京都北西・奥嵯峨No.010★地図で見る →
愛宕念仏寺
愛宕山の麓に建つ小さな寺。苔むす境内の斜面を、素人の手で一体ずつ彫られた約千二百体の石の羅漢が埋めつくす。

愛宕念仏寺は、京都北西の山あい・奥嵯峨の道の最奥に建つ。境内の斜面には、釈迦の弟子を表す約千二百体の小さな石の羅漢が並ぶ。1981年から1991年にかけて、専門の仏師ではなく一般の人々が住職の指導で彫り方を学びながら制作したものだ。彫った手が一体ずつ違うため表情は豊かで、静かに祈るもの、笑いかけるもの、趣味をうかがわせる持ち物を手にするものもある。数十年の雨と苔が石を馴染ませ、四十年ほどの像がずっと古く見える。
なぜ穴場のままか
嵐山の谷のいちばん奥、主要な観光地を過ぎた先にあるため、日帰り客も観光バスもほとんど来ない。羅漢は古典の名宝ではなく1980年代の市民アートで、ガイドブックの扱いも小さく、英語の情報も少ない。
歴史・背景
寺の草創は766年とされ、称徳天皇の勅願により祇園に近い東山(京都東部)に建立されたと伝わる。その後、鴨川の氾濫で失われ、平安時代(794〜1185年)に再興された。現在の本堂と山門は、保存のため1922年に嵯峨の山あいの現在地へ移築されたものだ。羅漢は、1955年に住職に就いた仏師・西村公朝(1915〜2003)が復興の中で始めた事業。参拝者に自らの羅漢を彫ることを勧め、石の中に隠れた一人ひとりの姿を引き出すよう導いた。
見どころ(歩く順)

- 移築された本堂と山門
- 1922年に東山の旧地から現在地へ移された本堂と山門
- 羅漢の斜面
- 苔むす斜面を埋める約千二百体の石の羅漢。一体ずつ違う手で彫られている
- 多彩な表情
- 静かに祈る像から笑う像まで。テニスラケットやカセットプレーヤー、二体で酒を酌み交わすものもある
- 苔と風化
- 1980年代に彫られた像を、雨と苔が実際よりずっと古く見せている
おすすめの楽しみ方
奥嵯峨の道の最奥にある寺なので、すぐ下にある古い町並み「嵯峨鳥居本」と合わせて歩くのが自然な流れだ。像の群れを足早に通り過ぎず、一体ずつの顔や持ち物をじっくり見つけるのがいちばんの楽しみ方。
実際の行き方
- 京都駅→嵯峨嵐山駅(JR嵯峨野線・約15分)
- 嵯峨嵐山駅→野々宮バス停(徒歩・約10分)
- 野々宮→愛宕寺前(清滝行き京都バス94系統・約25分)
- 愛宕寺前バス停→山門(坂を上る徒歩・約2分)
- JR電車+京都バス
- 京都駅→(JR嵯峨野線・約15分)→嵯峨嵐山駅。そこから野々宮バス停まで約10分歩き、清滝行きの京都バス94系統に乗り→(約25分)→愛宕寺前で下車、目の前が山門。計 約55〜70分。94系統は1日数本のみ(おおむね昼前〜午後)——出発前に当日の時刻表を確認。
- 帰りは同じ道
- 京都バス94系統で嵐山方面へ戻り、JR嵯峨野線で京都へ。清滝行きのバスは午後で終わるので、着いたら愛宕寺前のバス停で帰りの時刻を確認しておく。乗り逃したら嵯峨嵐山駅までタクシーで約5分。
行く前に
- 現金
- 拝観料は少額・現金のみ。

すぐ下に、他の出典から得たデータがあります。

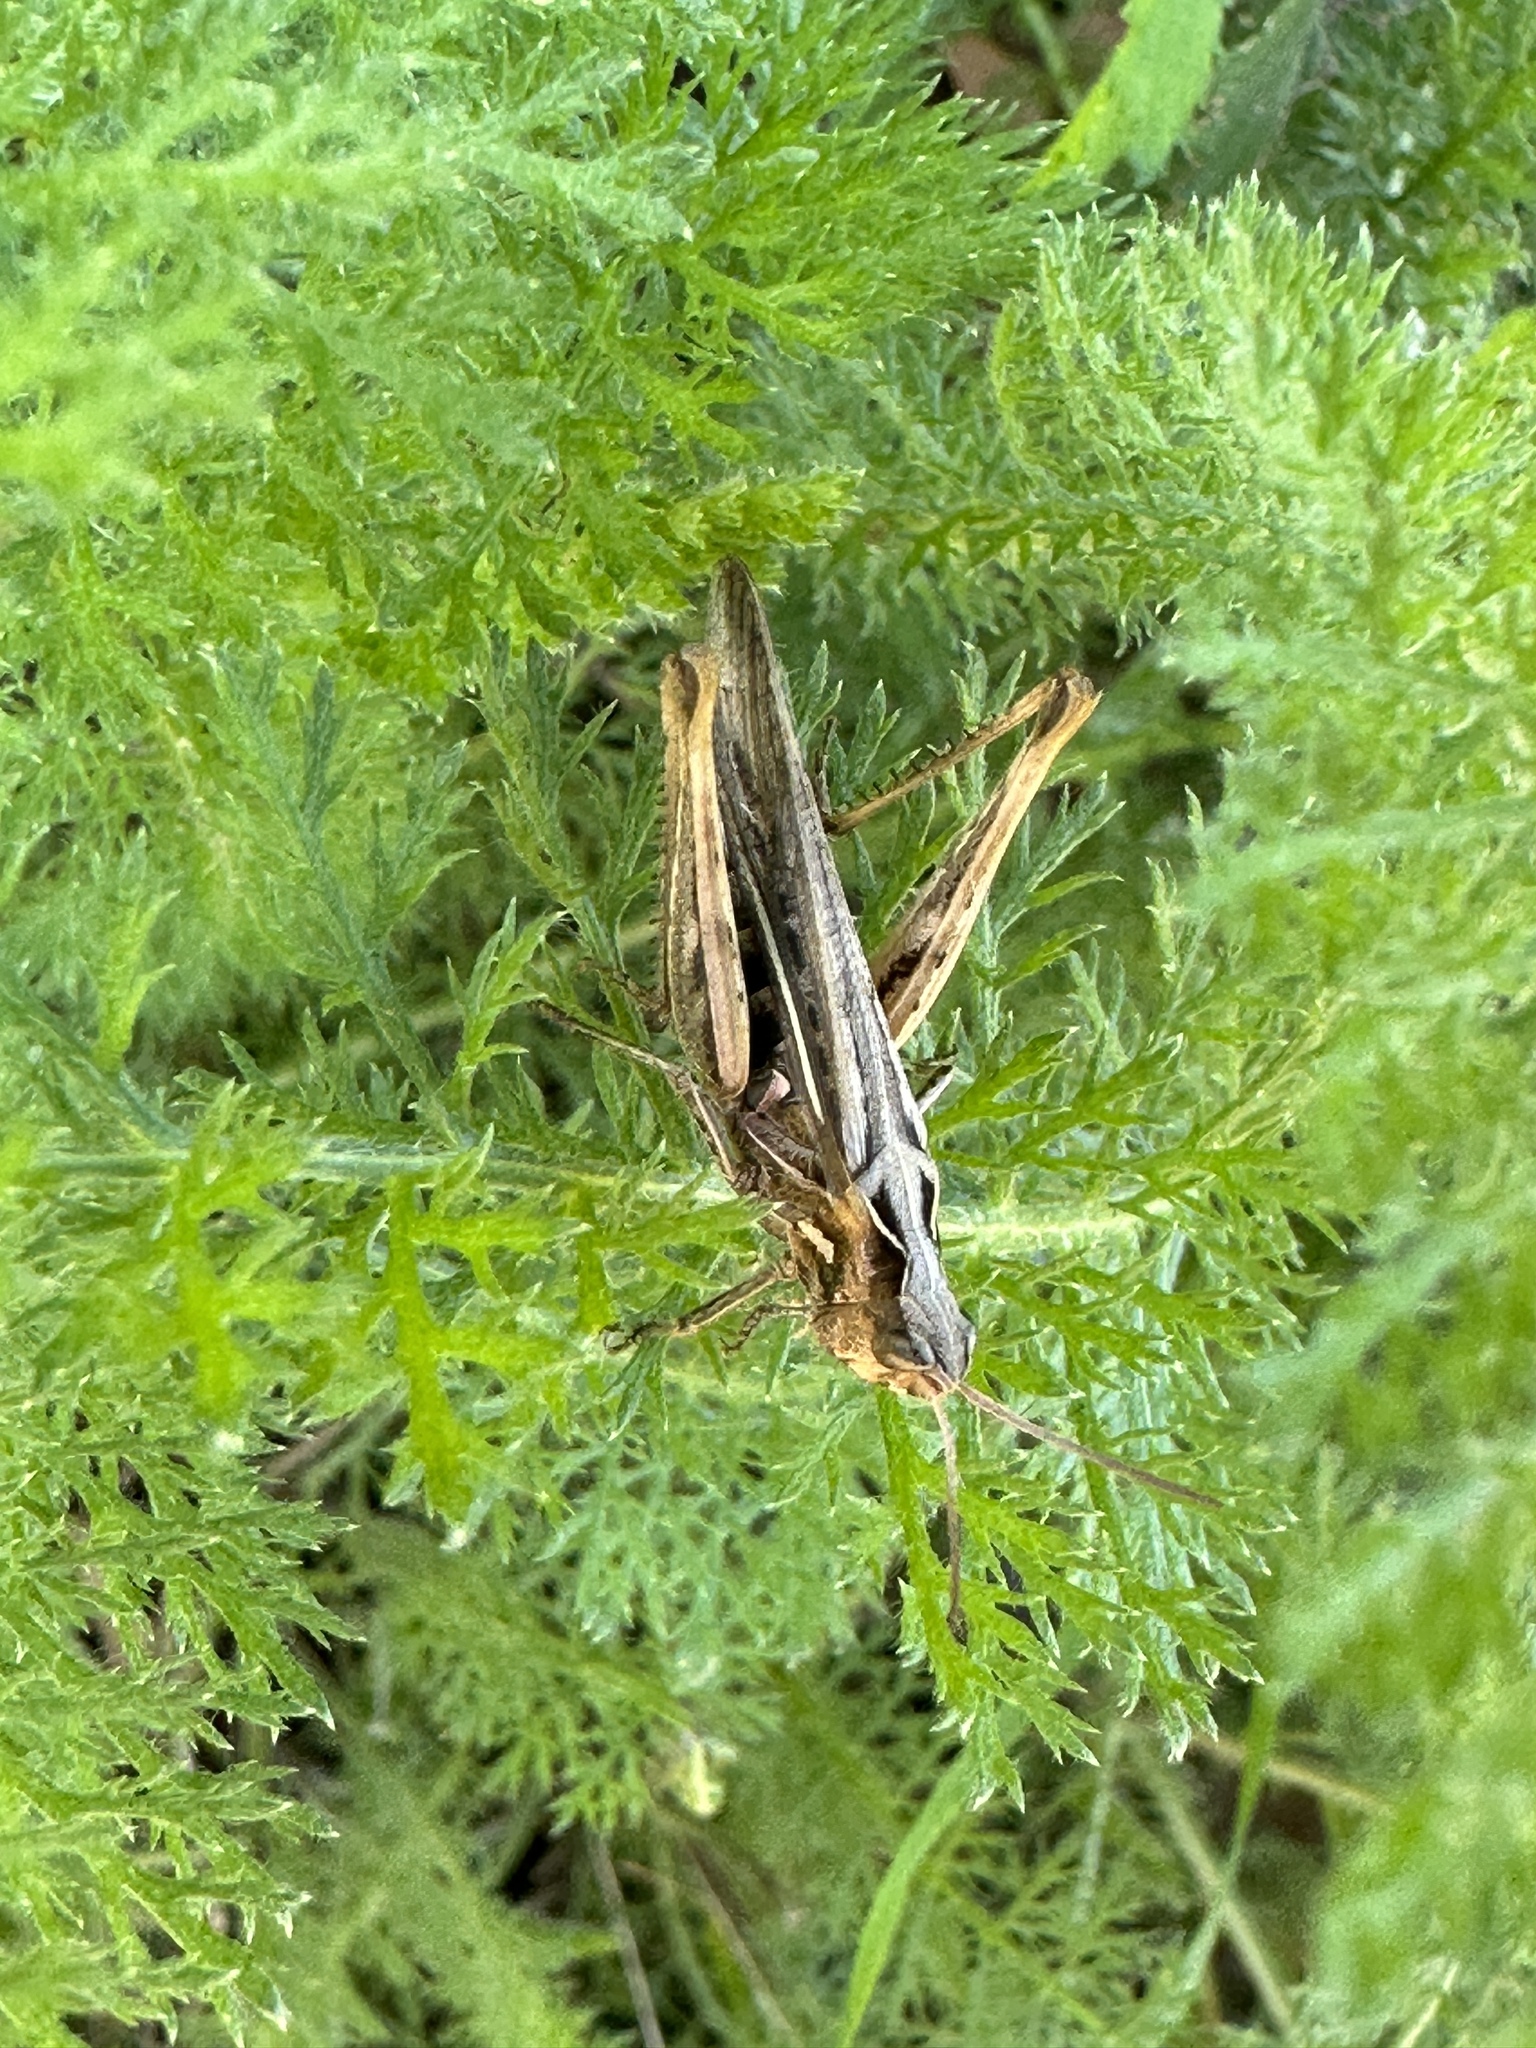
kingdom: Animalia
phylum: Arthropoda
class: Insecta
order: Orthoptera
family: Acrididae
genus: Chorthippus
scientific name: Chorthippus brunneus
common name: Field grasshopper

田舎のバスも現金のみのことが多いので、小銭と小額紙幣を用意しておく。
- 定休
- 石像はもろい。登ったり寄りかかったりせず、眺めるだけにする。
- 別ルート
- 同じ道の少し下、古い町並み「嵯峨鳥居本」と併せて歩ける。
- 降りたあと
- 愛宕寺前のバス停から坂を約2分上ると山門。